● Requirements
Could you print every line of the records below word for word, leaving nothing out and changing nothing?

● Material for the task
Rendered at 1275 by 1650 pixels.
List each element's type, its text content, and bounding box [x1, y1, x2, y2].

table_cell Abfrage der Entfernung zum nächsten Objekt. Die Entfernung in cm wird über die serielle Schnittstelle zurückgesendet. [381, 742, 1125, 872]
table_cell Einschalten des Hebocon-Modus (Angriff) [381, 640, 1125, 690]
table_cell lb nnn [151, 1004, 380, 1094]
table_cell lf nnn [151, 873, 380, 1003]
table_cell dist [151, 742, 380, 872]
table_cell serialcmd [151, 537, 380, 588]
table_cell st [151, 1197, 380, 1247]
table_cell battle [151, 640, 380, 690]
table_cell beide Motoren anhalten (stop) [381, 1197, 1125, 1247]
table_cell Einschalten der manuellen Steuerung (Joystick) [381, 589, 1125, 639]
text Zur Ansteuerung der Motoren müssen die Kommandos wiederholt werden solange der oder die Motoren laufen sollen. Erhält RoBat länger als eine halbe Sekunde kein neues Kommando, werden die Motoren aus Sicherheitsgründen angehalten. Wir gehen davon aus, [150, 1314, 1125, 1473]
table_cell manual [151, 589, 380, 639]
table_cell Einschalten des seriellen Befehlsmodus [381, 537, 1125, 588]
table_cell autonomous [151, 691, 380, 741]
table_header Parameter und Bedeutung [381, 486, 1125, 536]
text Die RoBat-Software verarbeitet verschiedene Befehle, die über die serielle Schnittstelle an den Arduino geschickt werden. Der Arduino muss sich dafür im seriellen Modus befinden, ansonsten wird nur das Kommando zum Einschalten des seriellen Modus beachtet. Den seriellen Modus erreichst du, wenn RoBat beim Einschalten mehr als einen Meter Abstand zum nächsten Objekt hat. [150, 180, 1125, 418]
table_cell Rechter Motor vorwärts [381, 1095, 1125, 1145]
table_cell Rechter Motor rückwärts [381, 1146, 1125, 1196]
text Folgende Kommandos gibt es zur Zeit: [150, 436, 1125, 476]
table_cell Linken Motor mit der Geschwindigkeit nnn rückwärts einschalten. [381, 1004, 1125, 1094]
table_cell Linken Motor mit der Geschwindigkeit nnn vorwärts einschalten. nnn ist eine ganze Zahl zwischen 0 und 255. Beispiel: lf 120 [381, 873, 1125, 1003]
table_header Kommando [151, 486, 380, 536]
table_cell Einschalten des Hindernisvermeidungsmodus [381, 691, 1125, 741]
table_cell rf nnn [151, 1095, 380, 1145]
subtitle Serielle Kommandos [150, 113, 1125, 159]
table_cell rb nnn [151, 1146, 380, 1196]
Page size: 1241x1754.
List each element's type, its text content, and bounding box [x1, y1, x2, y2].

● Finished exercise
Rendered at 1275 by 1650 pixels.
List each element's type, its text content, and bounding box [x1, y1, x2, y2].

table_cell Abfrage der Entfernung zum nächsten Objekt. Die Entfernung in cm wird über die serielle Schnittstelle zurückgesendet. [381, 742, 1125, 872]
table_cell Einschalten des Hebocon-Modus (Angriff) [381, 640, 1125, 690]
table_cell lb nnn [151, 1004, 380, 1094]
table_cell lf nnn [151, 873, 380, 1003]
table_cell dist [151, 742, 380, 872]
table_cell serialcmd [151, 537, 380, 588]
table_cell st [151, 1197, 380, 1247]
table_cell battle [151, 640, 380, 690]
table_cell beide Motoren anhalten (stop) [381, 1197, 1125, 1247]
table_cell Einschalten der manuellen Steuerung (Joystick) [381, 589, 1125, 639]
text Zur Ansteuerung der Motoren müssen die Kommandos wiederholt werden solange der oder die Motoren laufen sollen. Erhält RoBat länger als eine halbe Sekunde kein neues Kommando, werden die Motoren aus Sicherheitsgründen angehalten. Wir gehen davon aus, [150, 1314, 1125, 1473]
table_cell manual [151, 589, 380, 639]
table_cell Einschalten des seriellen Befehlsmodus [381, 537, 1125, 588]
table_cell autonomous [151, 691, 380, 741]
table_header Parameter und Bedeutung [381, 486, 1125, 536]
text Die RoBat-Software verarbeitet verschiedene Befehle, die über die serielle Schnittstelle an den Arduino geschickt werden. Der Arduino muss sich dafür im seriellen Modus befinden, ansonsten wird nur das Kommando zum Einschalten des seriellen Modus beachtet. Den seriellen Modus erreichst du, wenn RoBat beim Einschalten mehr als einen Meter Abstand zum nächsten Objekt hat. [150, 180, 1125, 418]
table_cell Rechter Motor vorwärts [381, 1095, 1125, 1145]
table_cell Rechter Motor rückwärts [381, 1146, 1125, 1196]
text Folgende Kommandos gibt es zur Zeit: [150, 436, 1125, 476]
table_cell Linken Motor mit der Geschwindigkeit nnn rückwärts einschalten. [381, 1004, 1125, 1094]
table_cell Linken Motor mit der Geschwindigkeit nnn vorwärts einschalten. nnn ist eine ganze Zahl zwischen 0 und 255. Beispiel: lf 120 [381, 873, 1125, 1003]
table_header Kommando [151, 486, 380, 536]
table_cell Einschalten des Hindernisvermeidungsmodus [381, 691, 1125, 741]
table_cell rf nnn [151, 1095, 380, 1145]
subtitle Serielle Kommandos [150, 113, 1125, 159]
table_cell rb nnn [151, 1146, 380, 1196]
Page size: 1241x1754.
List each element's type, its text content, and bounding box [x1, y1, x2, y2].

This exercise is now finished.